(Excerpted text)
══════

We help IT Professionals succeed at work.

Modulus operator in java

pkvrajan
pkvrajan asked
on
Medium Priority
8,055 Views
Last Modified: 2011-05-11
I wrote a program for checking modulus.. Here it is.
public class TestModulus
{
     public static void main(String[] args)
     {
          System.out.println("Test modulus -------->"+Double.valueOf(args[0]).doubleValue() % Double.valueOf(args[1]).doubleValue());
          System.out.println("Test modulus -------->"+Double.valueOf(args[0]).doubleValue() / Double.valueOf(args[1]).doubleValue());
     }
}


Output
---------------
java  TestModulus 116 5.8
Test modulus -------->3.552713678800501E-15
Test modulus -------->20.0


Please tell me why modulus does not give 0 in this case?..
Thanks in advance.
Comment
Watch Question

Peter KwanAnalyst Programmer

Commented:
Here is exactly your problem:
http://forum.java.sun.com/thread.jsp?forum=256&thread=47243

You may try the suggested solution to solve your problem.

Commented:
The double numbers when they're stored in the memory, they have some error, that means 116 may be stored as 115.99999999999999999. So the modulus operation returns 3.552...E-15 is something very near zero.
daitt

Commented:
pkvrajan: finalize this question please

Author

Commented:
Dear daitt
I an convinced with ur explanation.  But I am lokking for a way to solve the problem.  will BigDecimal help in this case?.

Regards
Pkvrajan

Commented:
Sorry I thought you only want to know why.
Yes, BigDecimal is based on 10, so it would solve your problem.
Sample code:

import java.math.*;

public class Test
{
public static void main(String[] args)
{
     BigDecimal dec = new BigDecimal(new BigInteger("116"),0);
     BigDecimal dec2 = new BigDecimal(new BigInteger("58"),1);
     BigDecimal result = dec.divide(dec2,BigDecimal.ROUND_UNNECESSARY);
     System.out.println("Value:"+result.intValue()+" * 10^"+result.scale());
}
}
Commented:
some comments: it works for this situation, but for all the cases, you must catch ArithmeticException.
Mod = 0 when:
1. There's no ArithmeticException
2. Scale must be zero.
So instead of:
BigDecimal result = dec.divide(dec2,BigDecimal.ROUND_UNNECESSARY);
You can specify scale = 0:
BigDecimal result = dec.divide(dec2,0,BigDecimal.ROUND_UNNECESSARY);

in this case, ArithmeticException occurs if mod!=0. If mod=0, the divide function will return the result.

Author

Commented:
Dear Daitt
I have accepted ur idea as answer.  Thanks a lot.
Regards
Karthik

══════

(Extracted data)
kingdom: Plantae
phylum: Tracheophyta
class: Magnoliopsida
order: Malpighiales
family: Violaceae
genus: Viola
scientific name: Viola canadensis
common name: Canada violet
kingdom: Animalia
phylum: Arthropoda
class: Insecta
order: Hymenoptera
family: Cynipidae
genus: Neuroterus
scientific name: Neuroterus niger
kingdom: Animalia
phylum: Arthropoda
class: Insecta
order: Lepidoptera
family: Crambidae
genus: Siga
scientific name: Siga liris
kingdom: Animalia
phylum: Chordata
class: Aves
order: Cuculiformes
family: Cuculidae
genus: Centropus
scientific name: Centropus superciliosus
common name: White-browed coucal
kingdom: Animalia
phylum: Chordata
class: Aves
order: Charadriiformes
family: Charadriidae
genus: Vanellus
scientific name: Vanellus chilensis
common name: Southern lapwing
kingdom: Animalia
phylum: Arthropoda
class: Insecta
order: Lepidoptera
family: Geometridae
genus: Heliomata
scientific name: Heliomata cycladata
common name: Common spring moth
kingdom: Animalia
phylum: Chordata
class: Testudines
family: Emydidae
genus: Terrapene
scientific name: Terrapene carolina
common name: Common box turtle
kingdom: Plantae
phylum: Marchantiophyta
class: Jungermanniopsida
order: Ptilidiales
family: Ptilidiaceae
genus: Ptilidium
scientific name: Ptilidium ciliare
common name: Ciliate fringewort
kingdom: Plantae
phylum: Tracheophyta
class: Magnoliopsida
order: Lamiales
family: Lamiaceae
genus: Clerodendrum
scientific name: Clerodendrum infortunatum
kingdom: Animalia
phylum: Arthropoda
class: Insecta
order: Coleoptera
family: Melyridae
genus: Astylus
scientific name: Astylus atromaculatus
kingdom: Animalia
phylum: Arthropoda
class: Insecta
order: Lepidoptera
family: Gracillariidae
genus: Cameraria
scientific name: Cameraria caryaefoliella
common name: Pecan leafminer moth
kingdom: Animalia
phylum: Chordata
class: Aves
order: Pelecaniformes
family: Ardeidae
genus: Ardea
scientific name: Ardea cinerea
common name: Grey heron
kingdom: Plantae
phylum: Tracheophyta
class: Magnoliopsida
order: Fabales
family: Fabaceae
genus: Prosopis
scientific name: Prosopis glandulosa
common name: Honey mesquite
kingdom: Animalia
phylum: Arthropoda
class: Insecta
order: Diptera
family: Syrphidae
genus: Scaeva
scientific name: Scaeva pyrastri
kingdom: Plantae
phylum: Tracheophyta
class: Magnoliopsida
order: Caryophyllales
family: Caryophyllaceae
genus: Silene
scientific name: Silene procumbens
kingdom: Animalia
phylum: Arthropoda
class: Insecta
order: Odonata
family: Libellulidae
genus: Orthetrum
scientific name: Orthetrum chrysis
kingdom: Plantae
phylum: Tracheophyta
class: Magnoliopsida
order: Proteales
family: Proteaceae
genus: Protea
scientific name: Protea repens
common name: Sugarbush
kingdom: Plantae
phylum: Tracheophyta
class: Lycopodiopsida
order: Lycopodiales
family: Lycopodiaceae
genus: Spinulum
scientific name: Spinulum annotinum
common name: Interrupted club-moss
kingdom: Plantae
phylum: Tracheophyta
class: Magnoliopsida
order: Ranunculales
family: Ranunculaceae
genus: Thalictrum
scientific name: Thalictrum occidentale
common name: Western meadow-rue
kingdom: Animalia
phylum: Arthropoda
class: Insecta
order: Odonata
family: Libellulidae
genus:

══════

(Problem description)
Decide whether each statement agrees with the forum thread on the Java modulus operator, answering yes or no and quoting the words of the thread that settle it.
1. Running the program with 116 and 5.8 printed 20.0 for the division.
2. The thread says BigDecimal is based on 2.
3. When a scale of 0 is passed to divide, an ArithmeticException occurs if the mod is not zero.

(Response)
1. Yes: "Test modulus -------->20.0"
2. No: "BigDecimal is based on 10, so it would solve your problem."
3. Yes: "in this case, ArithmeticException occurs if mod!=0."